[Collected data]

-- Opening Marker --

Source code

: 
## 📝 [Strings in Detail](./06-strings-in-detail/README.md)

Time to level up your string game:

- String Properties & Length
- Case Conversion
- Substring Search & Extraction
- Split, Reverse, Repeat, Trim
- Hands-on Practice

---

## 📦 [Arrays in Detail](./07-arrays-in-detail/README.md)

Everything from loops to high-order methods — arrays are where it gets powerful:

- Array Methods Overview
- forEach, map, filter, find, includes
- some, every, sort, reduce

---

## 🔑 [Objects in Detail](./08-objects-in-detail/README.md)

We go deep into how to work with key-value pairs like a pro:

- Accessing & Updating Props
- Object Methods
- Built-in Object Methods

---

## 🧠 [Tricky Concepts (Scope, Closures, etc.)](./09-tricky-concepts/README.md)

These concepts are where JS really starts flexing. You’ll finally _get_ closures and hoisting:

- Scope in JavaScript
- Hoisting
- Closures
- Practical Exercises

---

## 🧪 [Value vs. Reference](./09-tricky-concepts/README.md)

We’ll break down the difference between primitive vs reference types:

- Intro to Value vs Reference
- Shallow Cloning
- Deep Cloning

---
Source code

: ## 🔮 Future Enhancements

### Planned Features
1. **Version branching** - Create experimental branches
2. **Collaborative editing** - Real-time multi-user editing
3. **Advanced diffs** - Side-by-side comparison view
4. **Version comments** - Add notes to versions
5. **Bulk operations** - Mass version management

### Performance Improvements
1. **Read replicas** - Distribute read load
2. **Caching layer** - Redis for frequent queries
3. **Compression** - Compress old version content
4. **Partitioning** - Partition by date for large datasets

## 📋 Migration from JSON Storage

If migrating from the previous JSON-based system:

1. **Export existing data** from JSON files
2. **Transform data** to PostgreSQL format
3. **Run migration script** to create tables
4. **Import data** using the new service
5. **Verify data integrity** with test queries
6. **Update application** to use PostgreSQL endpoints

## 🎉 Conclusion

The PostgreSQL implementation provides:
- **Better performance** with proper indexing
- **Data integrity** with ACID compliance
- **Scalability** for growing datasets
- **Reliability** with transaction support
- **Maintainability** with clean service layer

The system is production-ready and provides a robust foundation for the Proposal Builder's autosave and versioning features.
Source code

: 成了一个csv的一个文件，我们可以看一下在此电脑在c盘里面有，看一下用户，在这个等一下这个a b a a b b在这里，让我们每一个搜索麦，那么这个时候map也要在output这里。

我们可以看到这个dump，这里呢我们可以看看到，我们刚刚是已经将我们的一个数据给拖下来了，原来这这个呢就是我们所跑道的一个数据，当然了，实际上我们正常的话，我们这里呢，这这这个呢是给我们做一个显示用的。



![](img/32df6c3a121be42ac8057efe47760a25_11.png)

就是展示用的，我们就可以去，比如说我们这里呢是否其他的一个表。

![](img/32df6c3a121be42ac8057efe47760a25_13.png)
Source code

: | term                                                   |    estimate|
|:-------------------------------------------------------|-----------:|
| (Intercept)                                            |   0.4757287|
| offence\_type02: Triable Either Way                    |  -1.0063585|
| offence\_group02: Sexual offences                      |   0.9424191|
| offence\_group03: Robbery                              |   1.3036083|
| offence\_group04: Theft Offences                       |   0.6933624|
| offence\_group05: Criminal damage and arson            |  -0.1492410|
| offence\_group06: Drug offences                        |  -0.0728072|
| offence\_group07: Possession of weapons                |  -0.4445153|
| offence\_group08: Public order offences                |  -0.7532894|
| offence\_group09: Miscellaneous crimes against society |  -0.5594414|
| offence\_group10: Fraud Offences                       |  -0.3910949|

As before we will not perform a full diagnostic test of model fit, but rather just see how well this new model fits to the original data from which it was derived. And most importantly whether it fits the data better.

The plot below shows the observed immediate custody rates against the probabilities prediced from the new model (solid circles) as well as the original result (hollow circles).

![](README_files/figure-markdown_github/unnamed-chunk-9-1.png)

-- Closing Marker --

### Task to carry out
All lines of the entries containing the string "PostgreSQL" must be shown in full.

### Completed exercise
2. **Transform data** to PostgreSQL format
6. **Update application** to use PostgreSQL endpoints
The PostgreSQL implementation provides:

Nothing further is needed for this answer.